### 課題内容
蒼海城について書かれた本文のうち、「蒼海城(おうみ・★群馬県前橋」から「とすることに無理があろうか。」までを、末尾の語句も含めて一字も変えずに引用すること。

### 文書本文
蒼海城

蒼海城(おうみ・★群馬県前橋市元総社町)は、染谷川とその支流牛池沢との間に縦横の堀を配した城で、総社長尾氏の本拠である。

この城の縦横列郭構造は、築城以前に既設の構えのあったことを暗示し、幻の上野国府を戦国城郭に編成したのがこの城ではあるまいか。上野国分寺・国分尼寺跡・山王廃王寺跡・上野国総社などが付近に集中するこのあたりに国府があり、上野守護代であった長尾氏が国府跡を本拠とすることに無理があろうか。

(一連の行)
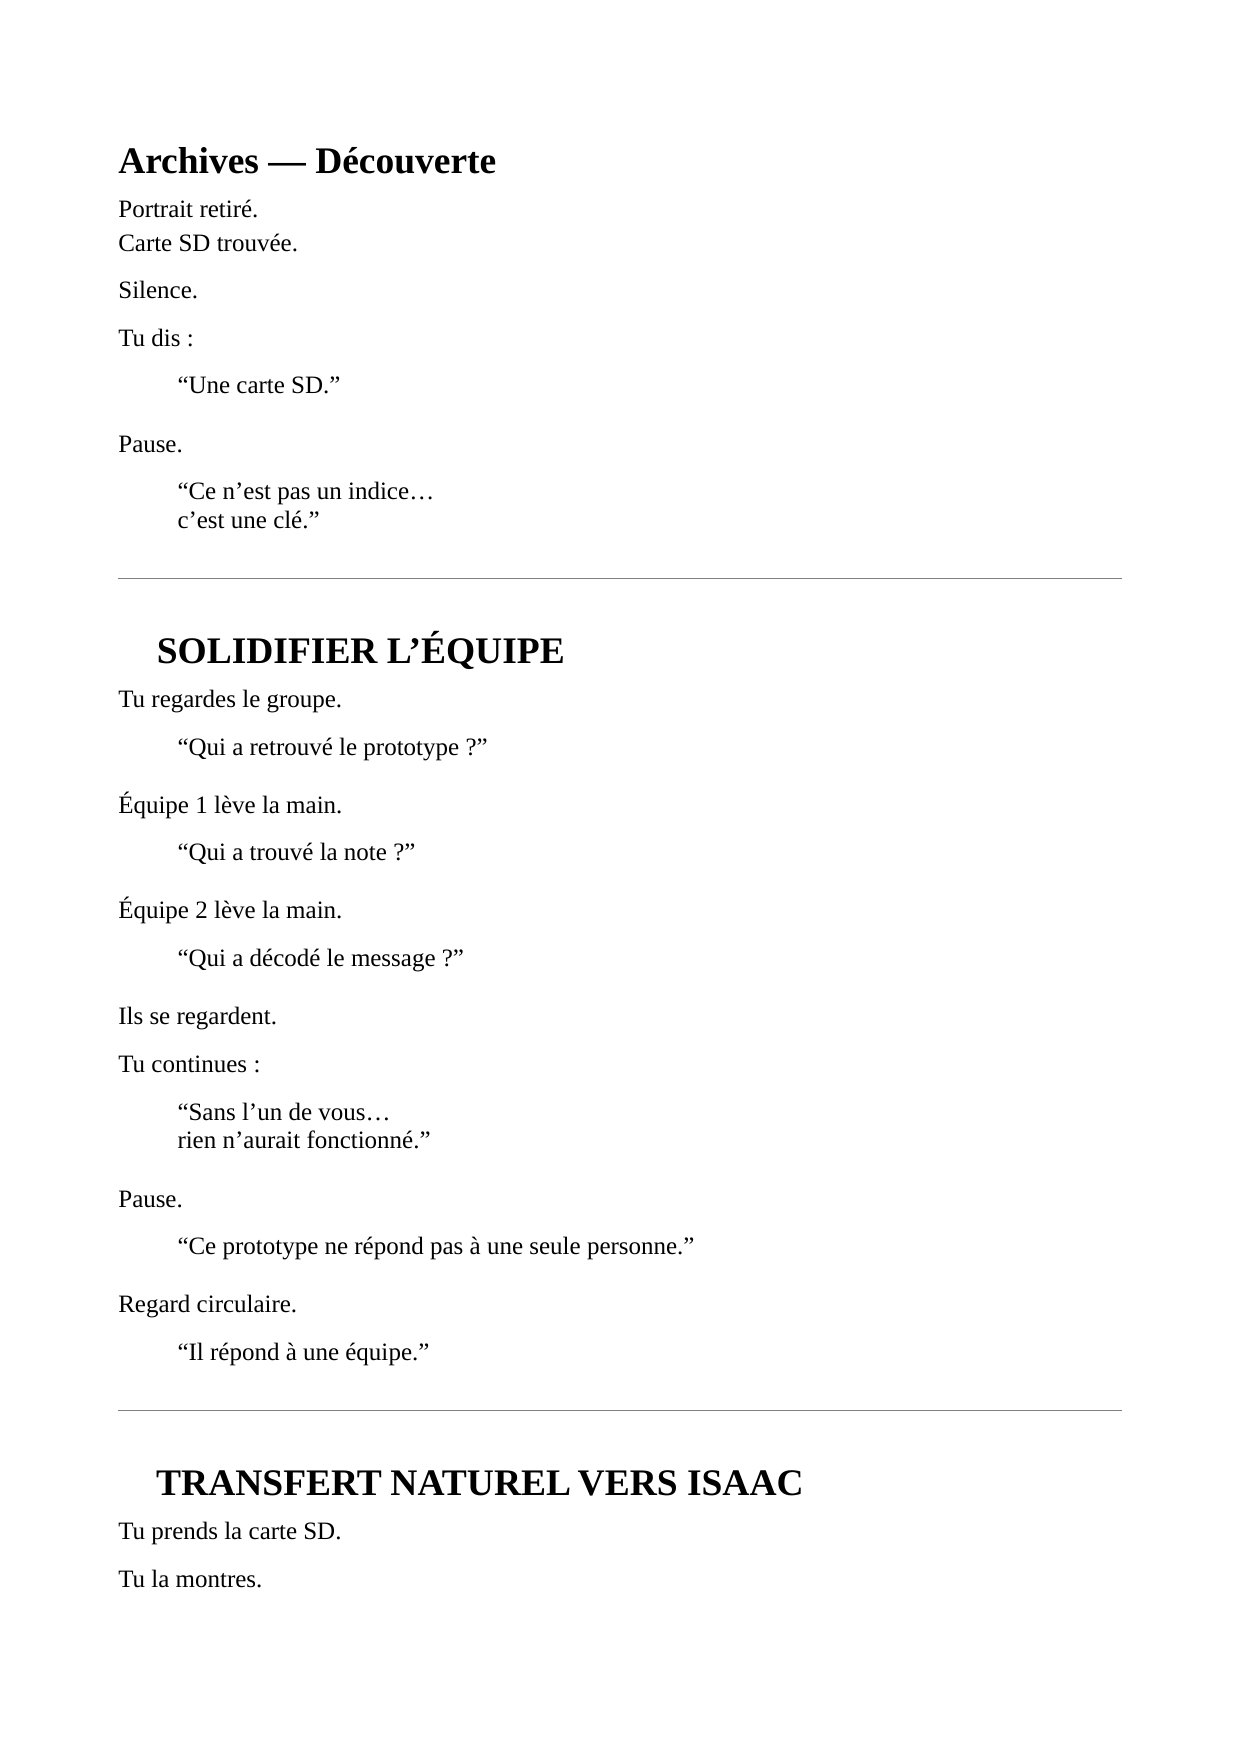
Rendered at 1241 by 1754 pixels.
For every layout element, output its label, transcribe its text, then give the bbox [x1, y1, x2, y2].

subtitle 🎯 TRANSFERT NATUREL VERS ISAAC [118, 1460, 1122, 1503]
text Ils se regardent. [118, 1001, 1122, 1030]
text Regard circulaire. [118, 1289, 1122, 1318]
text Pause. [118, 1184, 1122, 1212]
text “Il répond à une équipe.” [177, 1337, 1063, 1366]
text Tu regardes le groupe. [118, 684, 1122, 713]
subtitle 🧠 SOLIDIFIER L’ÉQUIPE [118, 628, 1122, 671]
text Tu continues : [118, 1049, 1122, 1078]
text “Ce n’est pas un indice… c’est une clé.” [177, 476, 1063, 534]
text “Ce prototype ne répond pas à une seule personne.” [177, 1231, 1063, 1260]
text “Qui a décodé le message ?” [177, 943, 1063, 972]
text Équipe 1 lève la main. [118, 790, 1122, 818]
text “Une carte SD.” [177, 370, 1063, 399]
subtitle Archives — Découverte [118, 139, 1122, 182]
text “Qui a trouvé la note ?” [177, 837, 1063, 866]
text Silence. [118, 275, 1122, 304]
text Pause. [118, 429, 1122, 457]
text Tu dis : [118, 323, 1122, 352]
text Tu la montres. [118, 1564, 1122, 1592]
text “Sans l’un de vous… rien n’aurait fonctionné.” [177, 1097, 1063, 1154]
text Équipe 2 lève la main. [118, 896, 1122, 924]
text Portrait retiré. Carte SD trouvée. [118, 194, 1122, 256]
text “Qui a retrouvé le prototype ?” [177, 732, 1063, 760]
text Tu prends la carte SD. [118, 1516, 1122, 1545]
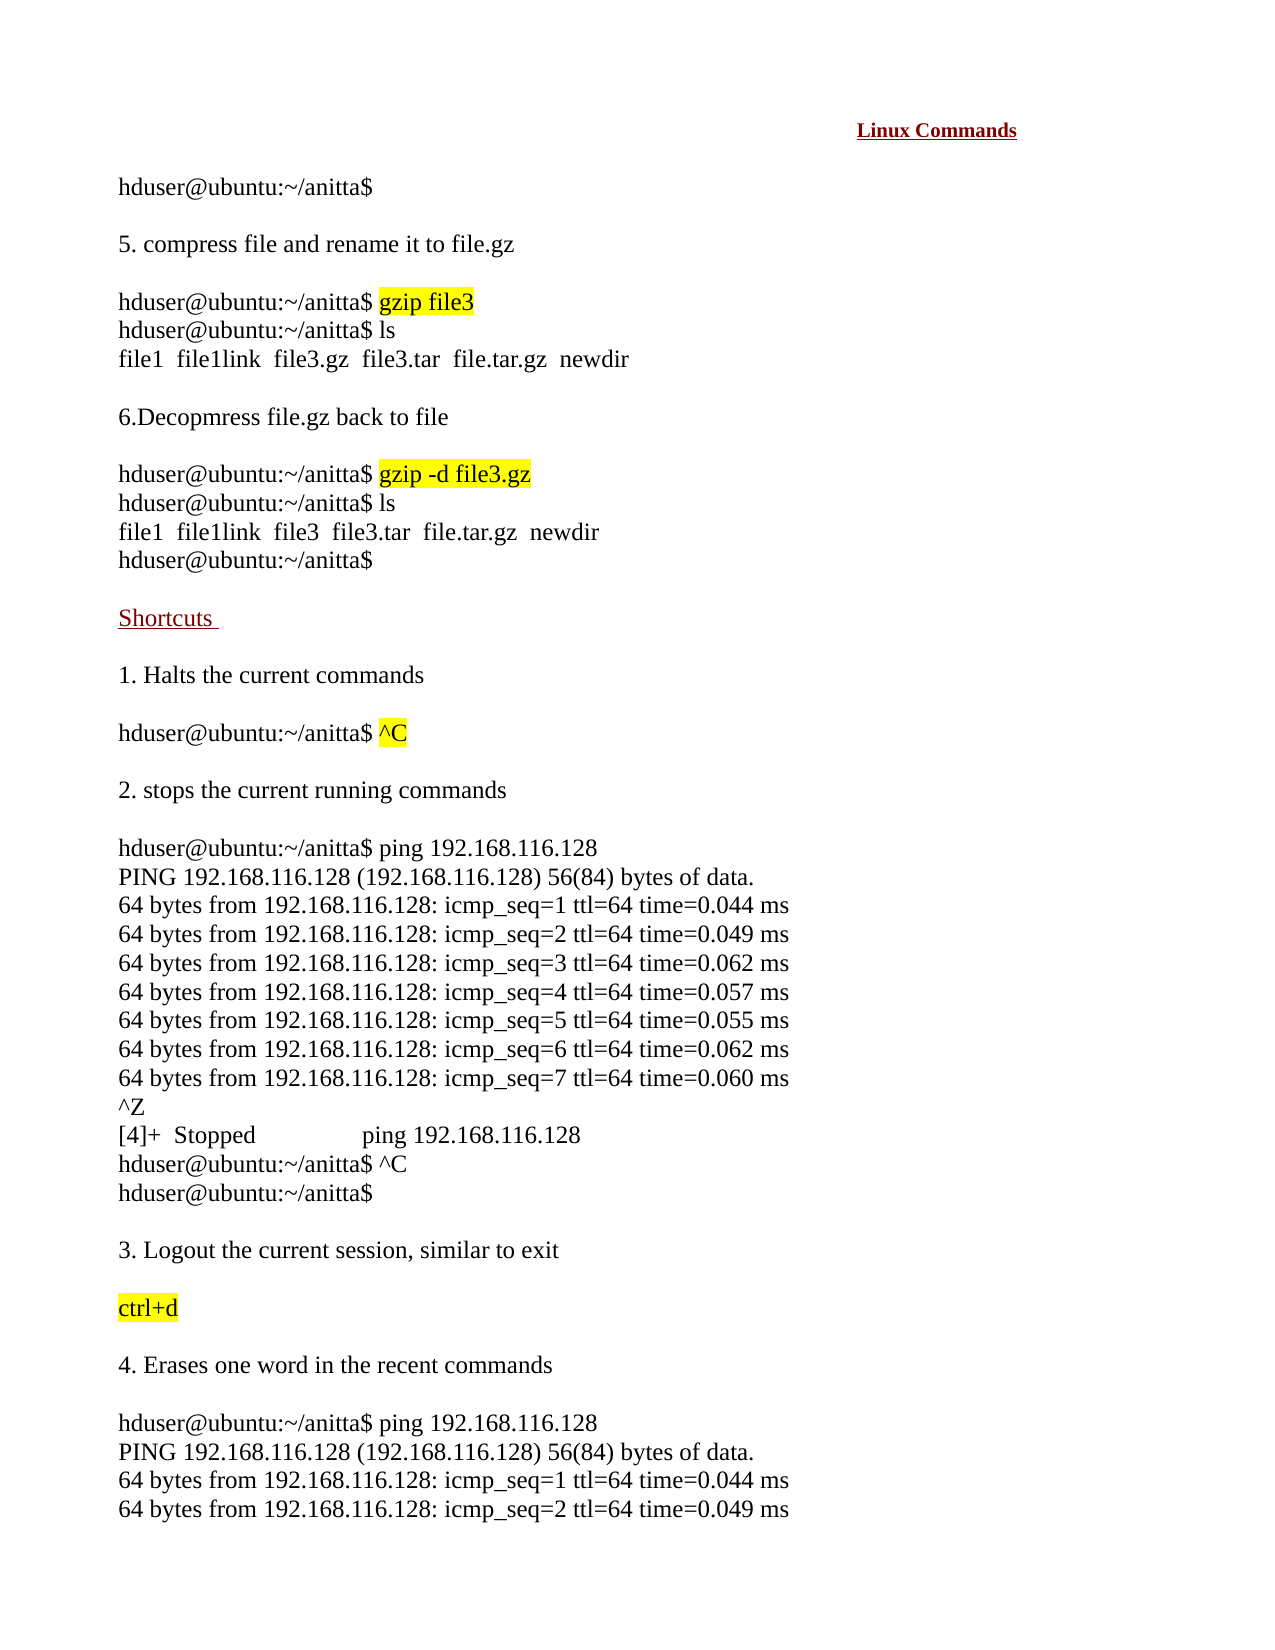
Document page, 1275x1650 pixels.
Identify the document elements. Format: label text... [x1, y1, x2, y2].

---

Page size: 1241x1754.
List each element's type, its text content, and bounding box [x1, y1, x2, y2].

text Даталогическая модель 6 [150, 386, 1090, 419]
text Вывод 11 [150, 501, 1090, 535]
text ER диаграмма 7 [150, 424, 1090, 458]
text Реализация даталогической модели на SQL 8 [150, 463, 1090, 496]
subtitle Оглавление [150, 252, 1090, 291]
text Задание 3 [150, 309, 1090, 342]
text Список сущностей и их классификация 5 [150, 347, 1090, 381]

### 回答全文
蒼海城(おうみ・★群馬県前橋市元総社町)は、染谷川とその支流牛池沢との間に縦横の堀を配した城で、総社長尾氏の本拠である。

この城の縦横列郭構造は、築城以前に既設の構えのあったことを暗示し、幻の上野国府を戦国城郭に編成したのがこの城ではあるまいか。上野国分寺・国分尼寺跡・山王廃王寺跡・上野国総社などが付近に集中するこのあたりに国府があり、上野守護代であった長尾氏が国府跡を本拠とすることに無理があろうか。